As you begin to secure your residence, one thing you should be careful of is installing ‘too many’ motion sensors. But again, what’s the ideal limit to installing motion sensors? Read ahead as we answer your query on ‘how many motion sensors do I really need?’!
How Many Motion Sensors Do I Need?
Most motion sensors today cover anything from a small cabin to a fairly spacious room. With increase in coverage and field of view, you don’t need multiple motion sensors in a single hallway or room. A single sensor per area should suffice for security (without the increased risks of false alarms).
To effectively figure out how many motion sensors you need – start off with the layout of your home. Identify all hallways, rooms, and entryways. Divide areas into spaces while considering shared spaces as a single ‘area’ of the house.
This should give you a quick idea as to where common installation spots might be.
Traditional Passive Infrared motion sensors can detect objects at a distance of approximately 25 feet. You should prioritize installing the sensors at the corners of the room. This side-to-side motion detection helps it cover a larger area while staying hidden (not always).
Now that you have an idea as to how a motion sensor works and have the layout of your home. Start identifying common spots of installation such that each valuable area and entry point is covered without repetitions.
Shared spots only require a single sensor to be installed at the entry point. Similarly, shared hallways and stairs are excellent spots to cover entry to other floors of your residence. However, you should be careful of the mount point and angle as a lower angle and height could raise false alarms on a pet you might be fostering.
False alarms aren’t the only drawback to installing excessive motion sensors. Let’s explore what drawbacks you’re bound to face if you do go ahead with installing a few too many sensors at your residence.
What Are The Drawbacks Of ‘Too Many’ Motion Sensors
The expense of purchasing a sensor and its labor-intensive installation might add to your troubles if you install too many motion sensors. Not to mention, you’ll quickly exhaust yourself from debugging false alarms from these sensors. Let’s explore each one of these drawbacks in a little more detail.
One thing’s for sure – there’s no workaround for false triggers in motion sensors. However, installing multiple sensors only ensures you’re increasing the number of triggers at a particular time. Although there’s a chance for it to be threatening, mostly, these alerts are caused by curious pets or children out for a snack.
Although motion sensors are easier to install than several other security products, it’s still a labor-intensive task to install them. Once placed, they’ve to be configured so the sensitivity isn’t a problem for you soon after. Again, the more sensors you choose to install, the more trial and error you go through.
Every motion sensor would, obviously, be adding a few bucks to your overall expense. Although sensors are cheaper with complete packages, you’d be overspending on buying the additional sensors you’re going to place.
If you ask us for an opinion – save on the additional motion sensors and go for security cameras or contact sensors for a more diverse approach towards home security.
Frequently Asked Questions on How Many Motion Sensors You Need
We’ll leave you to decide how many motion sensors you really need.

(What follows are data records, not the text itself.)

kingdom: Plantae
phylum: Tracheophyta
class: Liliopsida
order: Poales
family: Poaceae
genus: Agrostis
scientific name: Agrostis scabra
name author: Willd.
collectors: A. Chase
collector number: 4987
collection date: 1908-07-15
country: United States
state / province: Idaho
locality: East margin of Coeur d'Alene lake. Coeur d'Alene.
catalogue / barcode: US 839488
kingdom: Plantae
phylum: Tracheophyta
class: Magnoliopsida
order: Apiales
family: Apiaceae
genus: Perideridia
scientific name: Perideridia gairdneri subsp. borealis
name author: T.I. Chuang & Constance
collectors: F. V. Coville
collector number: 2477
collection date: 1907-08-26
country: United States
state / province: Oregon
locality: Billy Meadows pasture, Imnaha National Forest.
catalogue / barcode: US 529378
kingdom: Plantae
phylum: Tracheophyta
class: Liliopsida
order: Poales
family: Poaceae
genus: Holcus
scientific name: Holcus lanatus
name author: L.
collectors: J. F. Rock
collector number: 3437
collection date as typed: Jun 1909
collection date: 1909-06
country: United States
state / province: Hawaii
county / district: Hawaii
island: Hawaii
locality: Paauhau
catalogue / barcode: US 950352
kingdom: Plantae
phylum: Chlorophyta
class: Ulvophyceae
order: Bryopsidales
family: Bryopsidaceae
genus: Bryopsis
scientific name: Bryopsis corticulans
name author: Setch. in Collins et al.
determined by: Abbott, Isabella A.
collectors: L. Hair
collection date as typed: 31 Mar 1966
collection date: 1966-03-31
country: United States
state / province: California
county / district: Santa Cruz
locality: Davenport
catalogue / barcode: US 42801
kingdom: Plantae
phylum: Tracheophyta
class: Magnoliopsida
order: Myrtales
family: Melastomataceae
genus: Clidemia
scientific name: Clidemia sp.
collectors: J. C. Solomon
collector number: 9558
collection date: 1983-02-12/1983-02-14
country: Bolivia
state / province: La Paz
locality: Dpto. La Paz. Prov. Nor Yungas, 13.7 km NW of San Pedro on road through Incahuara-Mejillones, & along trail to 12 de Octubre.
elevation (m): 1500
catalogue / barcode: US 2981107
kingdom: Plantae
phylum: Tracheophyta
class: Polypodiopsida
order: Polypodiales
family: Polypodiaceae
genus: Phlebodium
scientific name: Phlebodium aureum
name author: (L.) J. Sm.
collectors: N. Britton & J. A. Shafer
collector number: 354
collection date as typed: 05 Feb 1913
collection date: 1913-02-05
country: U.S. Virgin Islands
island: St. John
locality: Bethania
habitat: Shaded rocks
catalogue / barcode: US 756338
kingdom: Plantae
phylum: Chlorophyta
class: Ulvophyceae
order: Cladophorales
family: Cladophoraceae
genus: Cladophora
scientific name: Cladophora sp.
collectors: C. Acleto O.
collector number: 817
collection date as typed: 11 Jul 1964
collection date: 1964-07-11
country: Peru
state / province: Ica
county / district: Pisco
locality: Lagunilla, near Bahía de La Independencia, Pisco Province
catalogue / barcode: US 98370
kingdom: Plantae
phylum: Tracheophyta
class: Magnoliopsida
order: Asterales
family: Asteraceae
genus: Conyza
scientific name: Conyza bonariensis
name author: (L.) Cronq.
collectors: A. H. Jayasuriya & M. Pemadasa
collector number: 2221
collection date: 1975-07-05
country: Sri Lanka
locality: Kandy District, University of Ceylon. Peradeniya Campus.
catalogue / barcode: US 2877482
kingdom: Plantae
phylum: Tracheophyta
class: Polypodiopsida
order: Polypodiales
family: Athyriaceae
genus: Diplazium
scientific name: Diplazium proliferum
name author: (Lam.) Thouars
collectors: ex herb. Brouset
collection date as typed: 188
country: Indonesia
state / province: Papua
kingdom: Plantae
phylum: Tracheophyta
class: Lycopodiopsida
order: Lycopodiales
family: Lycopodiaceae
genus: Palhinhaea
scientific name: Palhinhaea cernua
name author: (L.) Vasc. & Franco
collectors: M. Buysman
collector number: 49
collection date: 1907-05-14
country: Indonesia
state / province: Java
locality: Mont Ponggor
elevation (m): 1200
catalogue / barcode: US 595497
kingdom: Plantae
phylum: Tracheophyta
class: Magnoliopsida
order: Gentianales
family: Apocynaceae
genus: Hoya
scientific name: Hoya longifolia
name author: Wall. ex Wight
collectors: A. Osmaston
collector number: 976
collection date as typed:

But to help you make this decision, we’ve got a short section on frequently asked questions on installing motion sensors. Read ahead as we answer some of these questions (might even clear some confusions you yourself have).
Where is the best place to put a motion sensor?
The best place to put a motion sensor is the corner of a room such that the side-to-side coverage ensures no entry point is missed. Often, corner-mounted motion sensors are missed by people entering the room allowing the sensors to stay undetected. You should cover master bedrooms, living rooms, and entrances the same way.
Remember – don’t mount your motion sensor at a low height or a depressed angle. Curious kids and pets might falsely trigger the sensor causing you unnecessary trouble. To avoid these false triggers, mount the sensor such that it is only triggered on humans. Set the sensitivity accordingly.
Do I need sensors on every window?
It is ideal to place contact sensors on every window of your house. However, these sensors, most probably, won’t go off if the intrusion isn’t attempted by breaking or entering through a window. That’s because contact (window) sensors work differently than motion sensors. These typically detect movement of the glass and raise alarms if that happens which can detect intruders while they’re at their attempt.
However, as we’ve discussed before, if the window is bypassed completely, these sensors won’t trigger. Therefore, window sensors should be complemented with motion sensors and security cameras for better surveillance.
Do I need motion sensors upstairs?
Ideally, you should install motion sensors at every entrypoint of your house including upstairs windows. Install a motion sensor near the shared hallway or stairs along with a window sensor on any window you might have for better security.
It’s common to think or feel burglars won’t choose upstairs as the intrusion point. But that’s a mistake. You should secure all windows and entry points to other floors just as you’d secure your ground floor for maximum security.
That’s it folks. Concluding our take on how many motions you really need, you should ideally be going for a single sensor per room or shared area. This will ensure every key area of your residence is covered and you have the least number of blindspots available. So, how many motion sensors does it take?